Classify Human Voice Using YAMNet on Android Device

This example uses:

This example shows how to use the Simulink® Support Package for Android® Devices and a pretrained YAMNet network to classify human voices.

Prerequisites

For more information on how to use the Simulink Support Package for Android Devices to run a Simulink model on your Android device, see Getting Started with Android Devices.
Download and install any ARM® Compute Library using the Hardware Setup screen. This example uses the ARM Compute Library version 20.02.1. For more information on the Hardware Setup Screen, see Install Support for Android Devices.

Required Hardware

Android device such as a phone or tablet
USB cable

Hardware Setup

Connect your Android device to the host computer using the USB cable.

Download and Unzip Audio Toolbox Support for YAMNet

In MATLAB® Command Window, execute these commands to download and unzip the YAMNet model to your temporary directory.

downloadFolder = fullfile(tempdir,'YAMNetDownload');
loc = websave(downloadFolder,'https://ssd.mathworks.com/supportfiles/audio/yamnet.zip');
YAMNetLocation = tempdir;
unzip(loc,YAMNetLocation)
addpath(fullfile(YAMNetLocation,'yamnet'))

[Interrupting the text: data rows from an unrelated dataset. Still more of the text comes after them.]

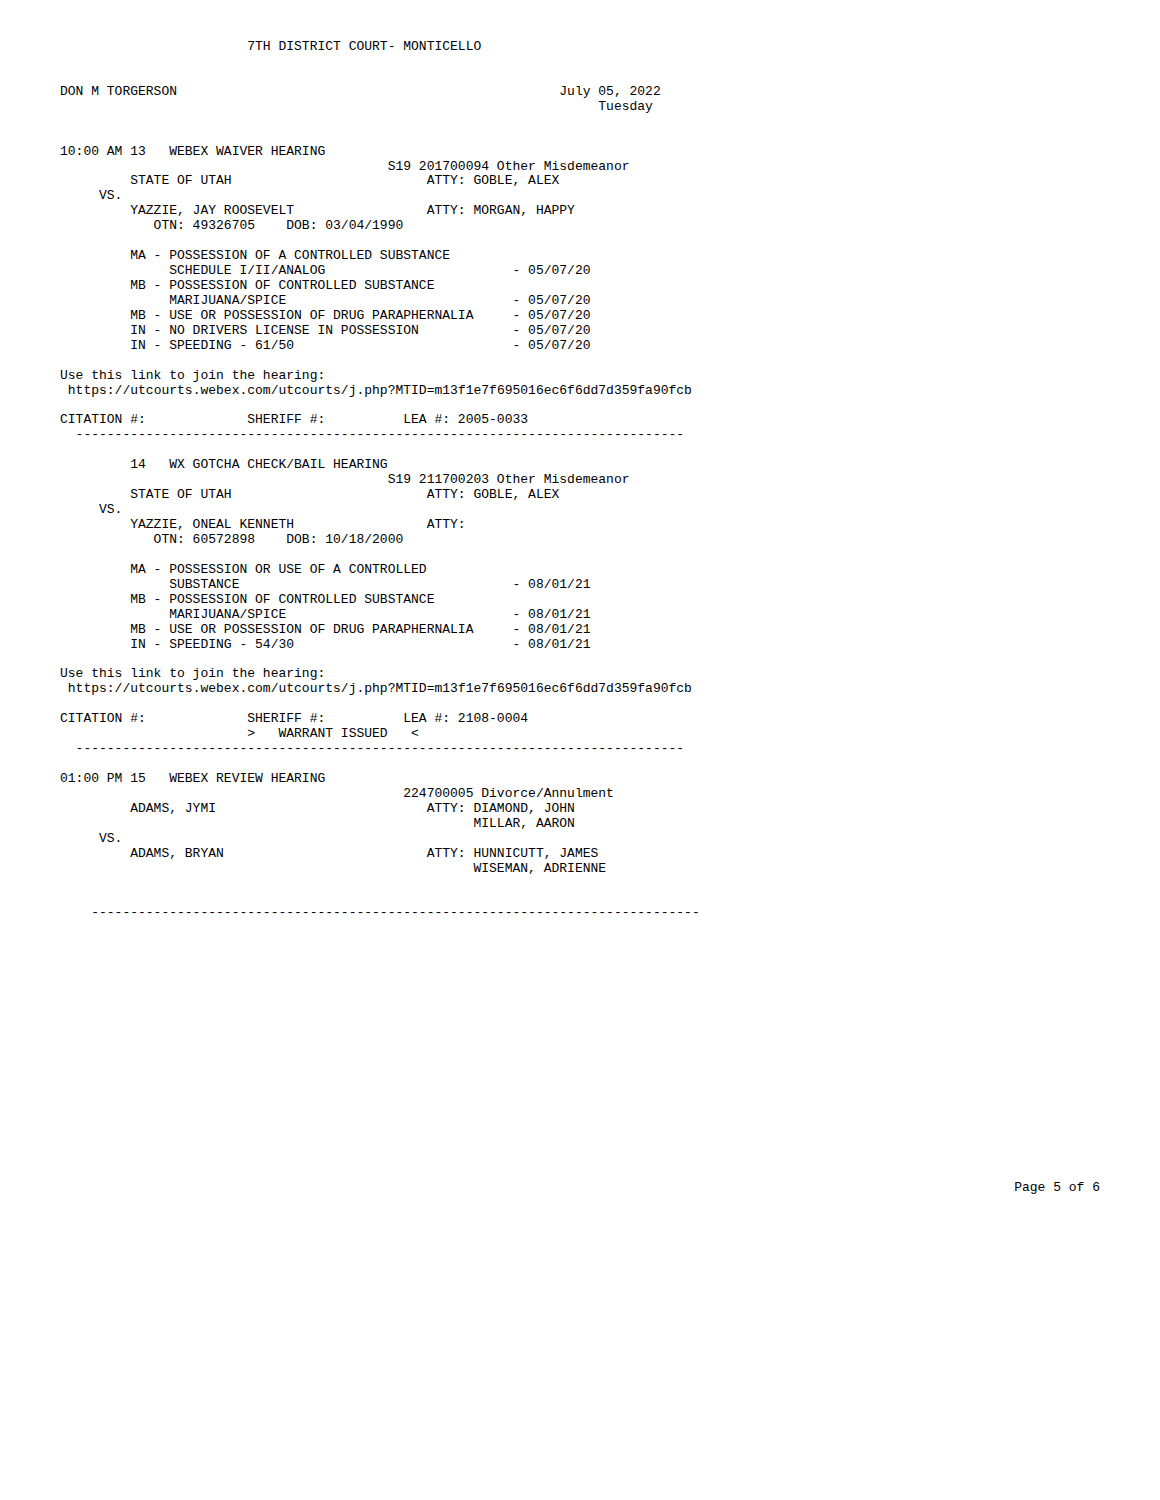7TH DISTRICT COURT- MONTICELLO


DON M TORGERSON                                                 July 05, 2022
                                                                     Tuesday


10:00 AM 13   WEBEX WAIVER HEARING
                                          S19 201700094 Other Misdemeanor
         STATE OF UTAH                         ATTY: GOBLE, ALEX
     VS.
         YAZZIE, JAY ROOSEVELT                 ATTY: MORGAN, HAPPY
            OTN: 49326705    DOB: 03/04/1990

         MA - POSSESSION OF A CONTROLLED SUBSTANCE
              SCHEDULE I/II/ANALOG                        - 05/07/20
         MB - POSSESSION OF CONTROLLED SUBSTANCE
              MARIJUANA/SPICE                             - 05/07/20
         MB - USE OR POSSESSION OF DRUG PARAPHERNALIA     - 05/07/20
         IN - NO DRIVERS LICENSE IN POSSESSION            - 05/07/20
         IN - SPEEDING - 61/50                            - 05/07/20

Use this link to join the hearing:
 https://utcourts.webex.com/utcourts/j.php?MTID=m13f1e7f695016ec6f6dd7d359fa90fcb

CITATION #:             SHERIFF #:          LEA #: 2005-0033
  ------------------------------------------------------------------------------

         14   WX GOTCHA CHECK/BAIL HEARING
                                          S19 211700203 Other Misdemeanor
         STATE OF UTAH                         ATTY: GOBLE, ALEX
     VS.
         YAZZIE, ONEAL KENNETH                 ATTY:
            OTN: 60572898    DOB: 10/18/2000

         MA - POSSESSION OR USE OF A CONTROLLED
              SUBSTANCE                                   - 08/01/21
         MB - POSSESSION OF CONTROLLED SUBSTANCE
              MARIJUANA/SPICE                             - 08/01/21
         MB - USE OR POSSESSION OF DRUG PARAPHERNALIA     - 08/01/21
         IN - SPEEDING - 54/30                            - 08/01/21

Use this link to join the hearing:
 https://utcourts.webex.com/utcourts/j.php?MTID=m13f1e7f695016ec6f6dd7d359fa90fcb

CITATION #:             SHERIFF #:          LEA #: 2108-0004
                        >   WARRANT ISSUED   <
  ------------------------------------------------------------------------------

01:00 PM 15   WEBEX REVIEW HEARING
                                            224700005 Divorce/Annulment
         ADAMS, JYMI                           ATTY: DIAMOND, JOHN
                                                     MILLAR, AARON
     VS.
         ADAMS, BRYAN                          ATTY: HUNNICUTT, JAMES
                                                     WISEMAN, ADRIENNE


    ------------------------------------------------------------------------------
Page 5 of 6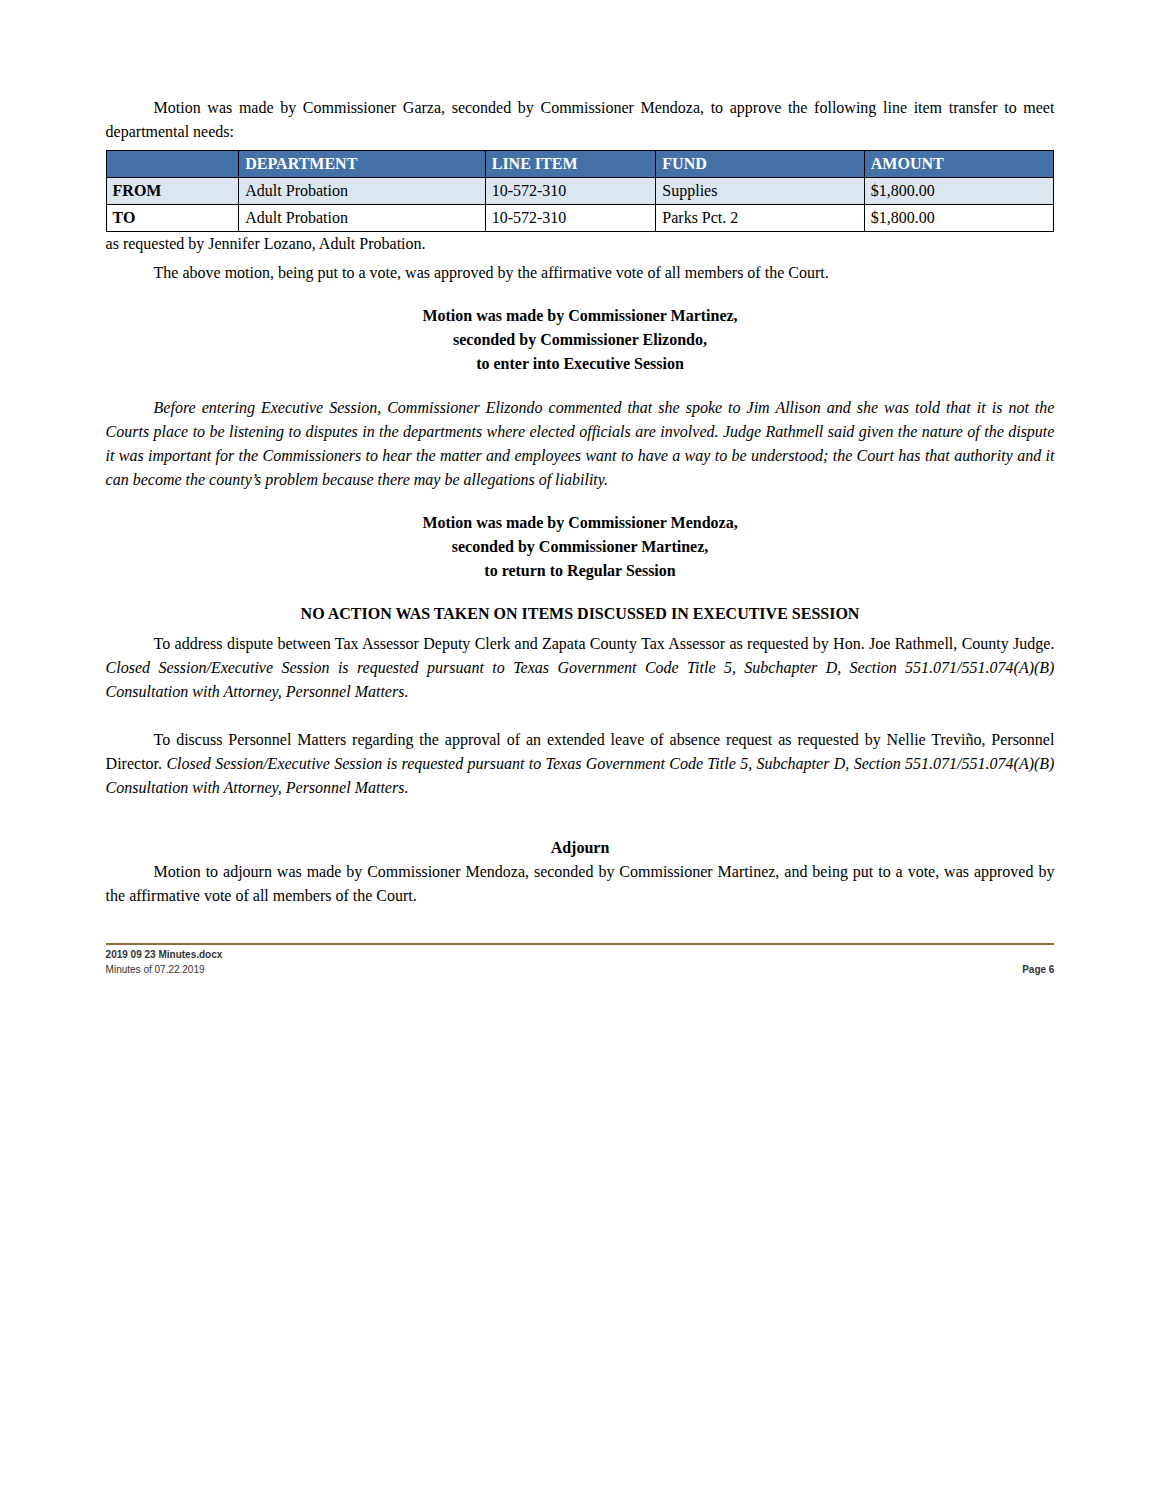Motion was made by Commissioner Garza, seconded by Commissioner Mendoza, to approve the following line item transfer to meet departmental needs:
| | DEPARTMENT | LINE ITEM | FUND | AMOUNT |
| --- | --- | --- | --- | --- |
| FROM | Adult Probation | 10-572-310 | Supplies | $1,800.00 |
| TO | Adult Probation | 10-572-310 | Parks Pct. 2 | $1,800.00 |
as requested by Jennifer Lozano, Adult Probation.
The above motion, being put to a vote, was approved by the affirmative vote of all members of the Court.
Motion was made by Commissioner Martinez,
seconded by Commissioner Elizondo,
to enter into Executive Session
Before entering Executive Session, Commissioner Elizondo commented that she spoke to Jim Allison and she was told that it is not the Courts place to be listening to disputes in the departments where elected officials are involved. Judge Rathmell said given the nature of the dispute it was important for the Commissioners to hear the matter and employees want to have a way to be understood; the Court has that authority and it can become the county’s problem because there may be allegations of liability.
Motion was made by Commissioner Mendoza,
seconded by Commissioner Martinez,
to return to Regular Session
No action was taken on items discussed in Executive Session
To address dispute between Tax Assessor Deputy Clerk and Zapata County Tax Assessor as requested by Hon. Joe Rathmell, County Judge. Closed Session/Executive Session is requested pursuant to Texas Government Code Title 5, Subchapter D, Section 551.071/551.074(A)(B) Consultation with Attorney, Personnel Matters.
To discuss Personnel Matters regarding the approval of an extended leave of absence request as requested by Nellie Treviño, Personnel Director. Closed Session/Executive Session is requested pursuant to Texas Government Code Title 5, Subchapter D, Section 551.071/551.074(A)(B) Consultation with Attorney, Personnel Matters.
Adjourn
Motion to adjourn was made by Commissioner Mendoza, seconded by Commissioner Martinez, and being put to a vote, was approved by the affirmative vote of all members of the Court.
2019 09 23 Minutes.docx
Minutes of 07.22.2019 Page 6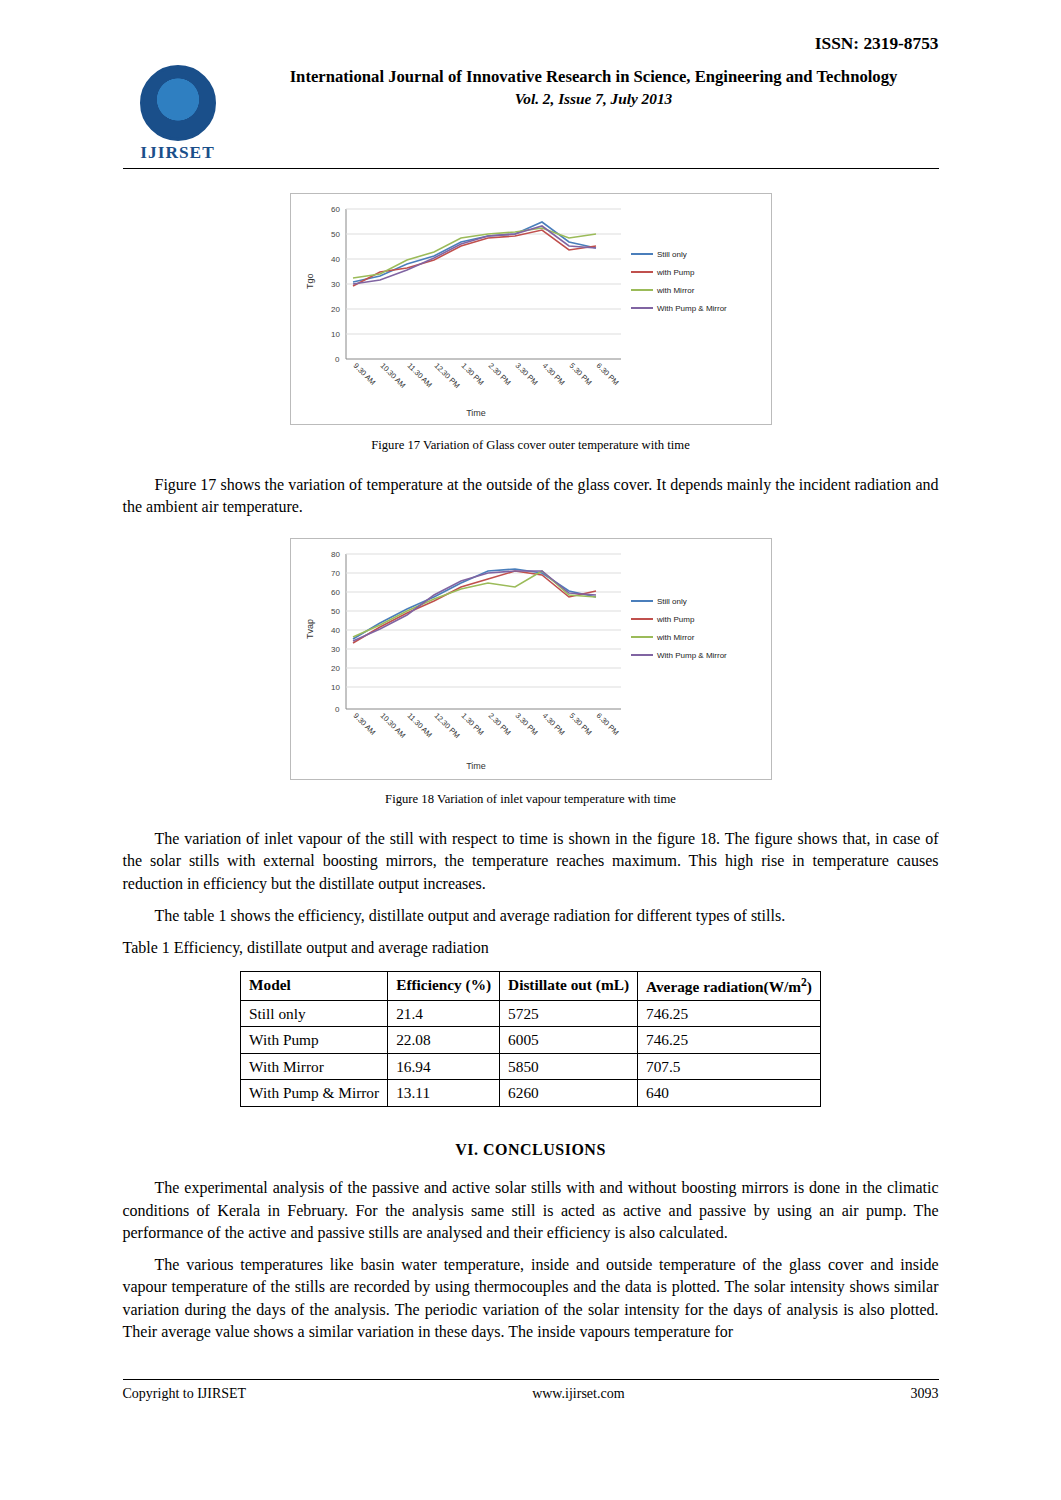ISSN: 2319-8753
IJIRSET
International Journal of Innovative Research in Science, Engineering and Technology
Vol. 2, Issue 7, July 2013
60 50 40 30 20 10 0 Tgo 9.30 AM 10.30 AM 11.30 AM 12.30 PM 1.30 PM 2.30 PM 3.30 PM 4.30 PM 5.30 PM 6.30 PM Time Still only with Pump with Mirror With Pump & Mirror
Figure 17 Variation of Glass cover outer temperature with time
Figure 17 shows the variation of temperature at the outside of the glass cover. It depends mainly the incident radiation and the ambient air temperature.
80 70 60 50 40 30 20 10 0 Tvap 9.30 AM 10.30 AM 11.30 AM 12.30 PM 1.30 PM 2.30 PM 3.30 PM 4.30 PM 5.30 PM 6.30 PM Time Still only with Pump with Mirror With Pump & Mirror
Figure 18 Variation of inlet vapour temperature with time
The variation of inlet vapour of the still with respect to time is shown in the figure 18. The figure shows that, in case of the solar stills with external boosting mirrors, the temperature reaches maximum. This high rise in temperature causes reduction in efficiency but the distillate output increases.
The table 1 shows the efficiency, distillate output and average radiation for different types of stills.
Table 1 Efficiency, distillate output and average radiation
| Model | Efficiency (%) | Distillate out (mL) | Average radiation(W/m 2 ) |
| --- | --- | --- | --- |
| Still only | 21.4 | 5725 | 746.25 |
| With Pump | 22.08 | 6005 | 746.25 |
| With Mirror | 16.94 | 5850 | 707.5 |
| With Pump & Mirror | 13.11 | 6260 | 640 |
VI. CONCLUSIONS
The experimental analysis of the passive and active solar stills with and without boosting mirrors is done in the climatic conditions of Kerala in February. For the analysis same still is acted as active and passive by using an air pump. The performance of the active and passive stills are analysed and their efficiency is also calculated.
The various temperatures like basin water temperature, inside and outside temperature of the glass cover and inside vapour temperature of the stills are recorded by using thermocouples and the data is plotted. The solar intensity shows similar variation during the days of the analysis. The periodic variation of the solar intensity for the days of analysis is also plotted. Their average value shows a similar variation in these days. The inside vapours temperature for
Copyright to IJIRSET www.ijirset.com 3093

Observe the Workspace pane in MATLAB.

Get Human Sounds in AudioSet Ontology

Select only human sounds in the AudioSet ontology. Use the yamnetGraph function to obtain a graph of the AudioSet ontology and a list of all sounds supported by YAMNet. The dfsearch function returns a vector of 'Music' sounds in the order of their discovery using depth-first search.

[ygraph, allSounds] = yamnetGraph;
humanVoice = dfsearch(ygraph,"Human voice");

Find the location of these musical sounds in the list of supported sounds.

[~,HumanVoiceIndices] = intersect(allSounds,humanVoice)

HumanVoiceIndices =
   5
  21
  15
   8
  18
  28
  30
   2
  11
  26
   .
   .
   .

Observe humanVoice and HumanVoiceIndices in the Workspace.

Double-click the humanVoice string from the Workspace or execute this command to view the voices classified under human voices.

humanVoice

humanVoice =

42x1 string array

  "Human voice"
  "Speech"
  "Male speech, man speaking"
  "Female speech, woman speaking"
  "Child speech, kid speaking"
  "Conversation"
  "Narration, monologue"
  "Babbling"
  "Speech synthesizer"
  "Shout"
   .
   .
   .

Configure Simulink Model and Calibrate Parameters

Open the androidClassifyHumanVoice Simulink model.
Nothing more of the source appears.